Welcome! Thank you for joining me, Sharon K. Schafer, on my journey to one of the most remote, beautiful, and truly wild places left on our planet: The Antarctic. I am an artist and naturalist from Nevada, USA who will be photographing, sketching, and journaling my experiences in Antarctica for two weeks in November 2007.

08 November 2007

Drakes Passage Southern Ocean

At 7am today we are at:
61° 53' South
57° 22' West
Entering the Antarctic Sound
Air Temperature: 34°F
Starting to see icebergs all around
Winds: Calm

Well we are about half way to Antarctica and are in the middle of the passage. The fear of the Drake caused Magellan to find his strait so he could avoid the passage. The Drake has struck fear in the hearths of many a seasoned sailor. The shrieking or screaming fifties. Well the fates have smiled upon us, rather then the screaming or shrieking fifties it is in fact, miraculously, the seldom seen Drakes Lake. The ocean stretches out from us its smooth leaden gray surface merges with a leaden sky. Gray and calm. So calm few seabirds are flying. Most need the helping lift from strong ocean breezes and waves to stay aloft. Today they are becalmed.
Jonas, our expedition Leader, says its as calm as he has ever seen it and he has done this passage 121 times. He also says if Schafer is up and around, you know its calm. (I'm not exactly a good sailor)

Had a wonderful lecture from our onboard ornithologist. Introduction to sea birds on a day there were few sea birds flying. Seems appropriate.




Here are the basics of bird watching on the Southern Ocean:

If it's really big (like a B52 Bomber) it's in a group called the Giant Albatrosses, which includes the Wandering Albatross and the Royal Albatross. These are the largest albatrosses and the longest winged flying birds on earth with some having a wing span of more than 12 feet. Pace that off on your classroom floor and just try to imagine a bird that large.

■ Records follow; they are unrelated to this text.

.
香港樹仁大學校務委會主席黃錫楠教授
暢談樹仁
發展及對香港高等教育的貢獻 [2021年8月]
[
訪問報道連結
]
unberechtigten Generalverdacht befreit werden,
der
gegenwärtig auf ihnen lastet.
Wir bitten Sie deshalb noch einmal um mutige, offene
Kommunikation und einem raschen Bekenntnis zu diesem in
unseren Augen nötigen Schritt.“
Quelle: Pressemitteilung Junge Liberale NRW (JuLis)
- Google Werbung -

If it's smaller then a B52 but still has very long wings, it's in the small and medium albatross group known as the mollymawks. Easily separated from the big guys by a dark mantle bridge on the back that links the uniformly all-dark upper wings. This group includes 5-11 species depending who you ask and argue with.

Some of these birds leave the nest, go to sea for a very long time. It's often 5-7 years before a young albatross is ready to breed and it is only then that it makes its way back to some of the Sub-Antarctic Islands to breed.

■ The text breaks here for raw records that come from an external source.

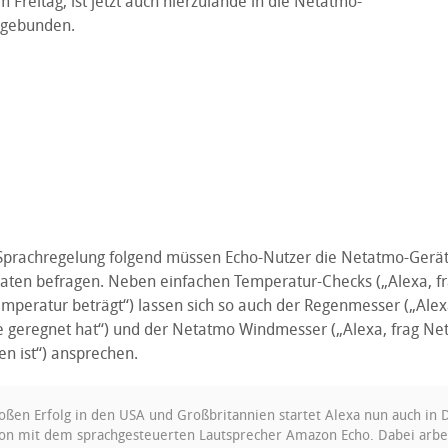
m Freitag, ist jetzt auch hierzulande in die Netatmo-
ingebunden.
Sprachregelung folgend müssen Echo-Nutzer die Netatmo-Gerä
aten befragen. Neben einfachen Temperatur-Checks („Alexa, f
emperatur beträgt“) lassen sich so auch der Regenmesser („Ale
te geregnet hat“) und der Netatmo Windmesser („Alexa, frag Ne
en ist“) ansprechen.
ßen Erfolg in den USA und Großbritannien startet Alexa nun auch in 
on mit dem sprachgesteuerten Lautsprecher Amazon Echo. Dabei arb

So many species are truly at home here in the watery world: Storm Petrel, Diving Petrels, Procellaria Petrels, Fulmars and Shearwaters. There are the delicate Blue Petrels and the tiny Prions that hug the waves fluttering like a butterfly.

Finally, there is the not-to-be-forgotten Imperial Shag, sometimes called the Blue-eyed Shag. A beautiful black and white cormorant of the southern oceans with bare vivid cobalt blue skin forming a ring around a dark reddish eye, a rakish crest of feathers all set off by a couple of big orange carnuncles or knobs. Quite the festive garb.

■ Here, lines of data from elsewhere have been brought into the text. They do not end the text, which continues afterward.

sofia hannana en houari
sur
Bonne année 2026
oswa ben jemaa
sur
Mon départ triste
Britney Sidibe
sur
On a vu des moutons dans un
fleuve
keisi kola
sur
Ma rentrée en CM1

Around the ship today there were numerous Cape Petrels. They are probably the most common bird we see. Even to the bird-watching novice they are an unmistakable, medium pigeon-sized petrel with distinctive black and white checkered upper parts and mostly white under parts. Hardly ever beating their, wings they soar swiftly, arcing high above the water then plunge to graze a tip of their wing across it all the while expertly exploiting the breezes from the oceans wind and waves. It is the most hypnotic, graceful dance on the wind that you could ever hope to see. Much of my day was spent out on deck watching them and trying to get a good photo of these swift creatures.

Tomorrow they say the calm weather should hold. We should start seeing icebergs once we get into the Bransfield Strait and Antarctic Sound right near the tip of the Antarctic Peninsula.
Had a few scattered snowflakes fall between the gray overcast and bouts of sunshine we had today. The water temperature has dropped another 2 degrees. Its getting to the point were you need to bundle up to go out on deck. Its beginning to feel a bit like Antarctica. I can't wait.

RUSSIAN WORD FOR THE DAY: Good Morning! Dobray Utra!